Exercises:
a – Using the thread on topological sort and path counting below, decide whether each statement agrees with it. For each, answer yes or no and quote the deciding words. (i) The algorithm the asker needs must run in O(|V|+|E|) time. (ii) The proposed solution starts by setting arr[t] to 0. (iii) The base case states that there is no path from t to t.
b – In the thread on topological sort and path counting below, what kind of node is t?

Search code examples
algorithmgraphdepth-first-searchtopological-sort

Topological sort to find the number of paths to t


I have to develop an O(|V|+|E|) algorithm related to topological sort which, in a directed acyclic graph (DAG), determines the number of paths from each vertex of the graph to t (t is a node with out-degree 0). I have developed a modification of DFS as follow:

DFS(G,t):
    for each vertex u ∈ V do
        color(u) = WHITE
        paths_to_t(u) = 0
    for each vertex u ∈ V do
        if color(u) == WHITE then
            DFS-Visit(u,t)

DFS-Visit(u,t):
    color(u) = GREY
    for each v ∈ neighbors(u) do
        if v == t then
            paths_to_t(u) = paths_to_t(u) + 1
        else then
            if color(v) == WHITE then
                DFS-Visit(v)
            paths_to_t(u) = paths_to_t(u) + paths_to_t(v)
    color(u) = BLACK

But I am not sure if this algorithm is related to topological sort or if should I restructure my work with another point of view.


Solution

  • It can be done using Dynamic Programming and topological sort as follows:

    Topological sort the vertices, let the ordered vertices be v1,v2,...,vn
    create new array of size t, let it be arr
    init: arr[t] = 1
    for i from t-1 to 1 (descending, inclusive):
        arr[i] = 0  
        for each edge (v_i,v_j) such that i < j <= t:
             arr[i] += arr[j]
    

    When you are done, for each i in [1,t], arr[i] indicates the number of paths from vi to vt

    Now, proving the above claim is easy (comparing to your algorithm, which I have no idea if its correct and how to prove it), it is done by induction:

    Base: arr[t] == 1, and indeed there is a single path from t to t, the empty one.
    Hypothesis: The claim is true for each k in range m < k <= t
    Proof: We need to show the claim is correct for m.

Source material:

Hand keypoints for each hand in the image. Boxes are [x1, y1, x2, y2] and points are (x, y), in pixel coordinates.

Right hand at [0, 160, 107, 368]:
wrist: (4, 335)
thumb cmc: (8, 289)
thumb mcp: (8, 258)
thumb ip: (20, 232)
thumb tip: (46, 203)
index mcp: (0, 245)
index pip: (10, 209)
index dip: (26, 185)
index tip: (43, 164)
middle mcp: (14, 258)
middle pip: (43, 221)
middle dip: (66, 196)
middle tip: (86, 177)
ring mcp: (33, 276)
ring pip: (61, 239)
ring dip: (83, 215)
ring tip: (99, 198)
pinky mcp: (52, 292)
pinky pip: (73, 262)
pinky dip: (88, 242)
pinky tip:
---
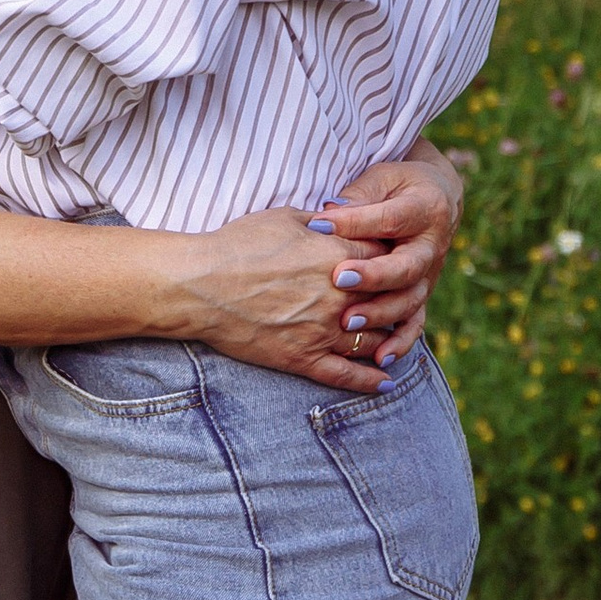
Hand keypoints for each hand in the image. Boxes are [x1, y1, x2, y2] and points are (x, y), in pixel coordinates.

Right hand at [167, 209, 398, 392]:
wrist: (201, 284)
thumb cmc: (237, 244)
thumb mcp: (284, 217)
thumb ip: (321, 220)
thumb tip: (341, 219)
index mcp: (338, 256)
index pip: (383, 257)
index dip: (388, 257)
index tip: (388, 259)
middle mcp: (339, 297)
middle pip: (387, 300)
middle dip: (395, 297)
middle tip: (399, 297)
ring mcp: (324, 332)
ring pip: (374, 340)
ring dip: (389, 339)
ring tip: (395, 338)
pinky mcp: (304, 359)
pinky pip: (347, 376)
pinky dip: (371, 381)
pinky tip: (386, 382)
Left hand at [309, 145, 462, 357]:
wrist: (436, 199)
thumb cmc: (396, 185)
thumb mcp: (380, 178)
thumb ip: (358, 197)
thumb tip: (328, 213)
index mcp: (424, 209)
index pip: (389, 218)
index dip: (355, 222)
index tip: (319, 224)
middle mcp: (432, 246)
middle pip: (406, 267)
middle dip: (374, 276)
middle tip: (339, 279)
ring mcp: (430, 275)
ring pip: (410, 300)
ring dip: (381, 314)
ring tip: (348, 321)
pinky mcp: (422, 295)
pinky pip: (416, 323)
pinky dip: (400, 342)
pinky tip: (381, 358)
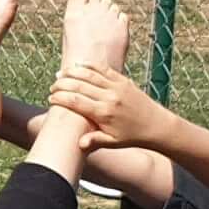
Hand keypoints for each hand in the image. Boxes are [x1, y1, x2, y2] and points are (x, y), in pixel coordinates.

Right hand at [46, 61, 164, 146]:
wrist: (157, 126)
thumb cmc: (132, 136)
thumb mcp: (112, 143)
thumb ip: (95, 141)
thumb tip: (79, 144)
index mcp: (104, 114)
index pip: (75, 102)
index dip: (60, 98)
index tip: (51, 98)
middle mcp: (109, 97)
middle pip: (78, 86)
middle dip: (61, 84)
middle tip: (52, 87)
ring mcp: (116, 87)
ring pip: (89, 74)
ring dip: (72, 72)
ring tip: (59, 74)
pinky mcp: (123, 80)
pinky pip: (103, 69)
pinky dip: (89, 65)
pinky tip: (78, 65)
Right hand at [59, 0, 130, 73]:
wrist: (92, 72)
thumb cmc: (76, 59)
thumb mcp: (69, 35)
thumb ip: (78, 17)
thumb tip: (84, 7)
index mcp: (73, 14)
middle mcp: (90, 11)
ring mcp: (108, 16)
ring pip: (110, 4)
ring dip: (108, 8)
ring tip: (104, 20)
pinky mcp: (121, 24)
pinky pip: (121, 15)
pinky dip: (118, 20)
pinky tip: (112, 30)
---
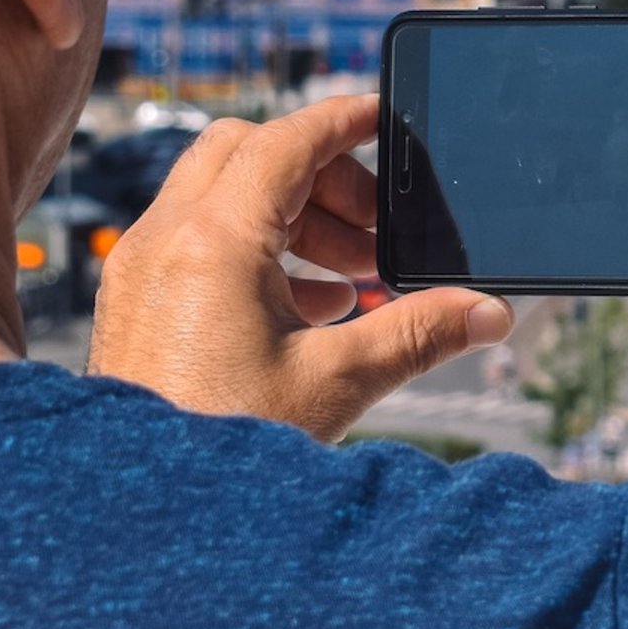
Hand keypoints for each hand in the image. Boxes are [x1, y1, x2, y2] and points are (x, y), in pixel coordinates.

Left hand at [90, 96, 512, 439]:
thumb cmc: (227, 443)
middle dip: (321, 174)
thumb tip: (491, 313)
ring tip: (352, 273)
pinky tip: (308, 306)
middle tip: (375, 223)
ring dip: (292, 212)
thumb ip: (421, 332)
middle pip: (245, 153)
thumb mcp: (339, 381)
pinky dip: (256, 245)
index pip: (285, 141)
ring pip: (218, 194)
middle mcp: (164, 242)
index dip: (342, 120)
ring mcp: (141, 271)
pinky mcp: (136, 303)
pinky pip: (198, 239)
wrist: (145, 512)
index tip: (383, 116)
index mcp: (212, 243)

Task-by-task results:
a –
(i) Yes: "I have to develop an O(|V|+|E|) algorithm"
(ii) No: "init: arr[t] = 1"
(iii) No: "there is a single path from t to t, the empty one."

b – A node with out-degree 0.